Landslide susceptibility maps were prepared with a total of 60 landslide locations. Investigation of the results on the most effective factors among 21 known factors affecting landslide occurrence in the study area based on the AM index of the IGR showed that slope angle, slope aspect, elevation, slope curvature, profile curvature, LS, land use, lithology, NDVI, distance to fault, distance to road, fault density, and road density, due to having zero values were excluded from the final modeling process. However, the most important factor affecting landslide occurrence in the study area in both models was distance to rivers. Distance to river was the most important factor for landslide occurrence, because most of landslides were occurred near the rivers. This result is in concordance with Abedini et al. (2018) and Chen et al. (2017) who they reported that the distance to river was more significant factor for landslide occurrence. The over-performance of SVM is due to it robustness, reducing more noise and variance of training dataset, and also reducing more over-fitting problem than the LMT model in the study area. In addition, model validation process was performed using some statistical-based measures including precision, accuracy, and area under the ROC curve. Modelling process confirmed that the goodness-of-fit and performance of the SVM were found feasible higher than the LMT decision tree algorithm in the study area. Yao et al. (2008) compared the SVM and LR for landslide susceptibility mapping, and they concluded that the SVM was more accurate than the LR model. Tien Bui et al. (2012) compared the SVM, decision tree (DT), and Naïve Bayes (NB) algorithms for landslide modelling, and reported that the SVM was more powerful and performance than the other models. Ballabio and Sterlacchini (2012) also compared the SVM, the logistic regression, linear discriminate analysis, and naïve Bayes algorithms for spatial prediction of landslides.

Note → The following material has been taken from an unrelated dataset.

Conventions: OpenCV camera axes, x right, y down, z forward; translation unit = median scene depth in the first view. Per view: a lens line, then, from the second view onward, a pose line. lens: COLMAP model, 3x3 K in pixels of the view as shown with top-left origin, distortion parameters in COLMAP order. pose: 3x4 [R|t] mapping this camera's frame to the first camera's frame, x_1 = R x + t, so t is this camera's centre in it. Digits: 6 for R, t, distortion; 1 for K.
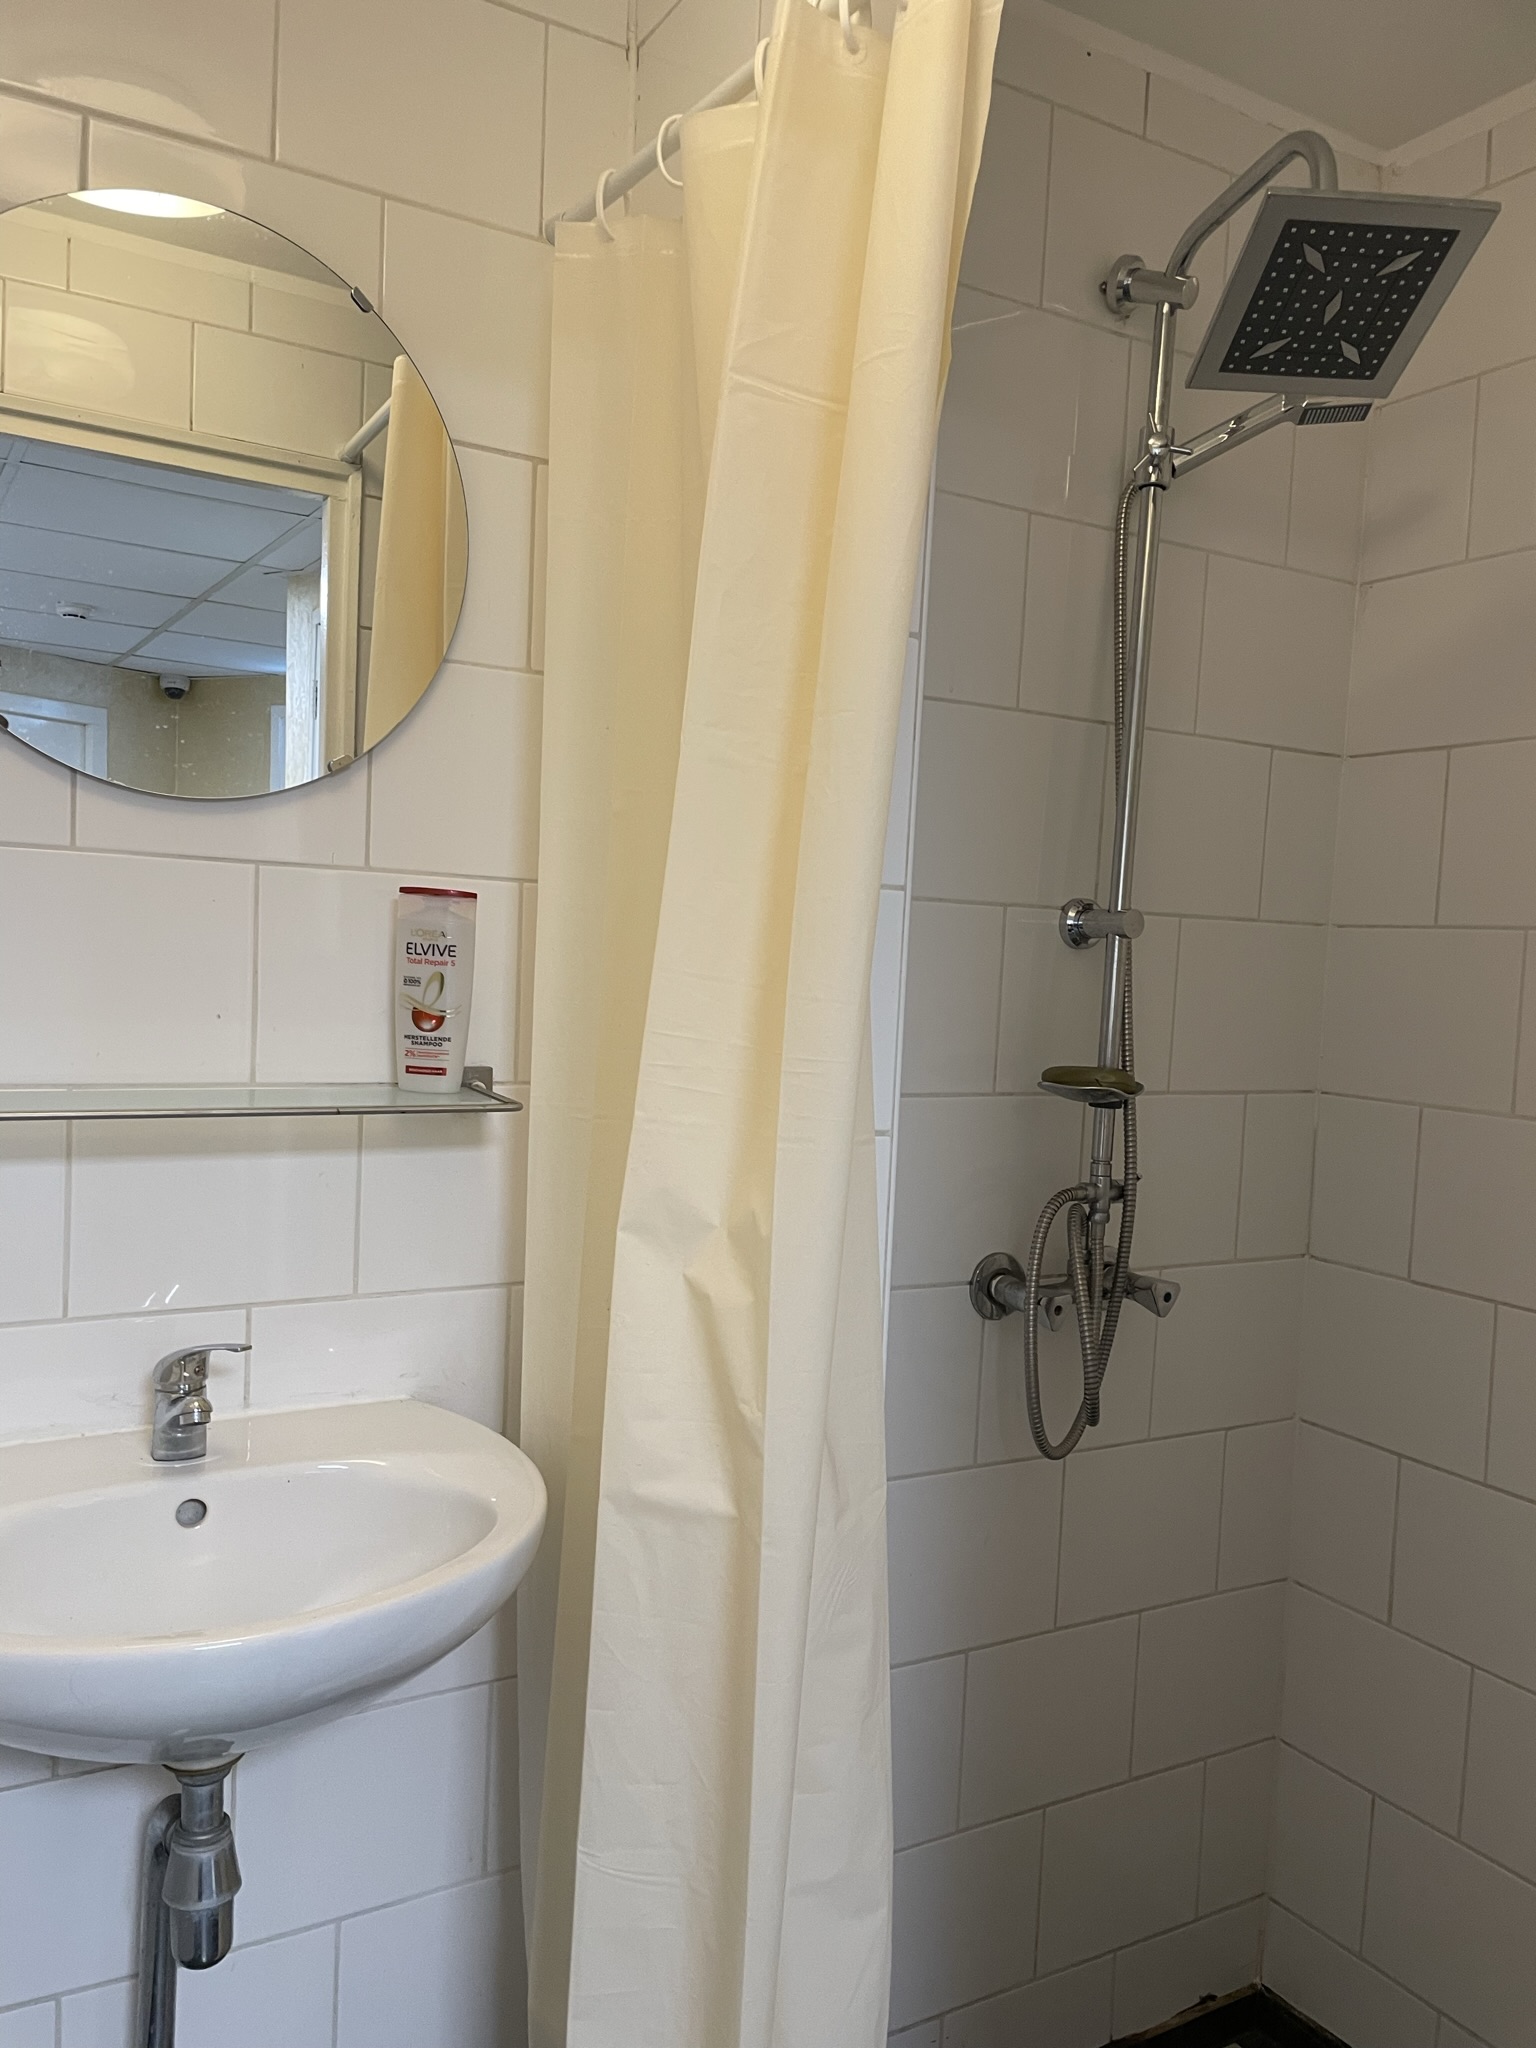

They confirmed the SVM outperformed other algorithms due to more decreasing the over-fitting and variance problems.

In addition, interpretation of landslide susceptibility maps showed that more areas with high and very high susceptibility values are located at the end of slope or where slope is close to the junction of rivers. Perhaps, the reason is the movement of subsurface water from rivers toward surrounding slopes, creation of a humidity front, and reduction of soil shear strength in this area that it provides some landslides with less depth of failure.

Overall, both of the investigated landslide models showed acceptable performance for landslide susceptibility assessment. However, the SVM model appeared to have a comparatively better performance. Therefore, it can be employed to assess and develop more efficient landslide susceptibility maps for proper landslide hazard management. As a final conclusion, the results can provide very useful information for decision-making, land planning, crisis management, and normal risk reduction in landslide areas.